Bulawayo police today barred local pressure group, Ibhetshu Likazulu from commemorating World Genocide Day saying the event was likely to cause disharmony and division among the society.
In a letter written to the pressure group, the police said, “This Office acknowledges receipt of your notification dated the 21st of January 2013 in which you intend to commemorate the so-called World Genocide Day on the 26th of January 2013 at the Presbyterian Church,”
“I regret to inform you that this office cannot sanction the event due to the following reasons, the agenda of the meeting is likely to cause disharmony and division among the society. The district is overstretched with other commitments on that day hence may not have enough manpower to cover the event.”
Ibhetshu likaZulu acting chairperson, Melusi Moyo told Radio Dialogue that is disappointing that the police continue to violate people’s rights to associate and to assemble.
“ We are going to appeal, we want to get an order through the courts because we want this event to happen; if possible this coming weekend,” Moyo said.
“The police also said the other reason for barring the event was that it will raise emotions, we want to find out what this means.”

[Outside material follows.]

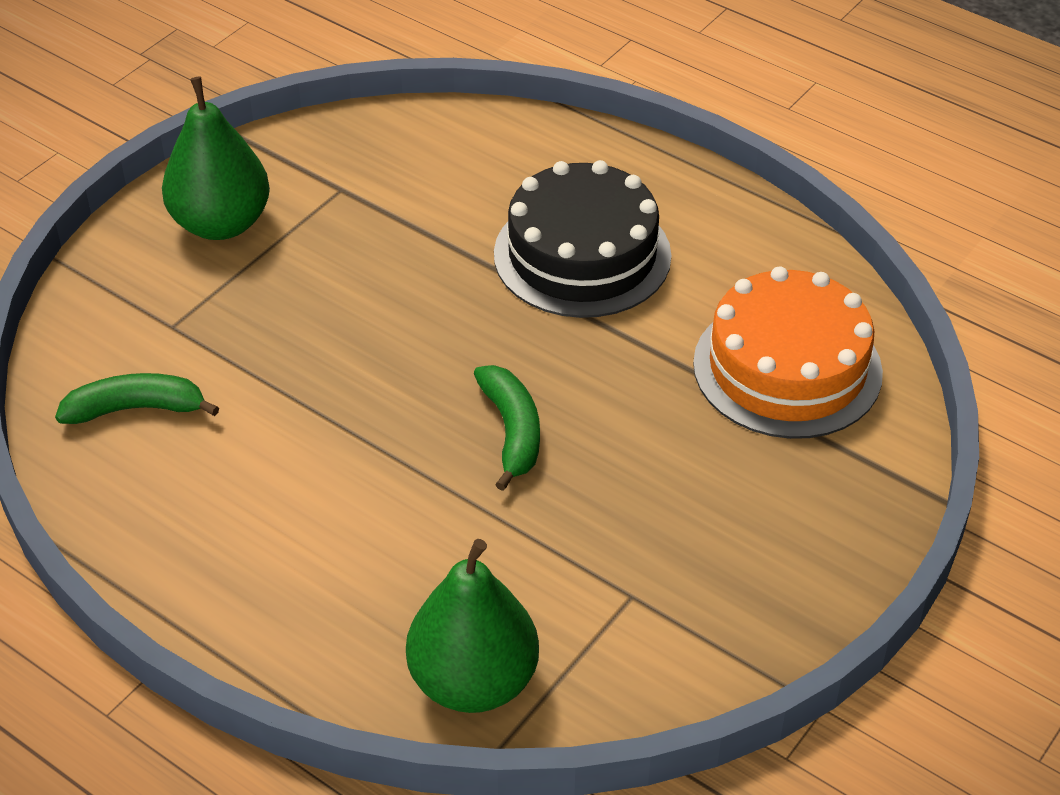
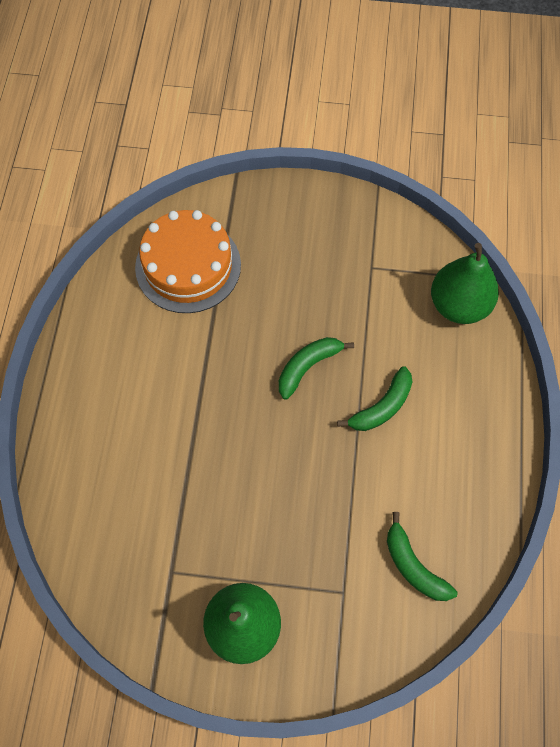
camera: 120 degrees left, 20 degrees up
(380, 487) = (382, 407): none -> green banana
(582, 255) = (156, 401): black cake -> none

Moyo said the organisation believes the annual event was likely stopped to due to reports that elections could be held this year.
According to Ibhetshu likaZulu coordinator, Mbuso Fuzwayo the police who had been notified in advance kept asking for organisational documents but only to be served by a letter barring the commemorations this morning.

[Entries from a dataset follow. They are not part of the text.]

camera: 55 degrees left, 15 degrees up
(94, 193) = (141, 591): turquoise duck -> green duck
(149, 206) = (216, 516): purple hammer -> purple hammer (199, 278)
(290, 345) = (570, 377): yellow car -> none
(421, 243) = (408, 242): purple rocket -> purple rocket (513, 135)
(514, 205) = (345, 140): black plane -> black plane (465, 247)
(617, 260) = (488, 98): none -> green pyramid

Ibhetshu likaZulu wanted to commemorate Gukurahundi under the World Genocide Day banner which they claimed is an annual international day recognised on the 25th of January.
However, the day does not appear recognised by the United Nations. The General Assembly yesterday had a ceremony marking the International Day of Commemoration in Memory of the Victims of the Holocaust.
In a video message on the day, UN Secretary General Ban Ki Moon said,
“Acts of genocide illustrate the depths of evil to which individuals and whole societies can descend, but the examples of the brave men and women we celebrate today also demonstrate the capacity of humankind for good, even during the darkest of days.”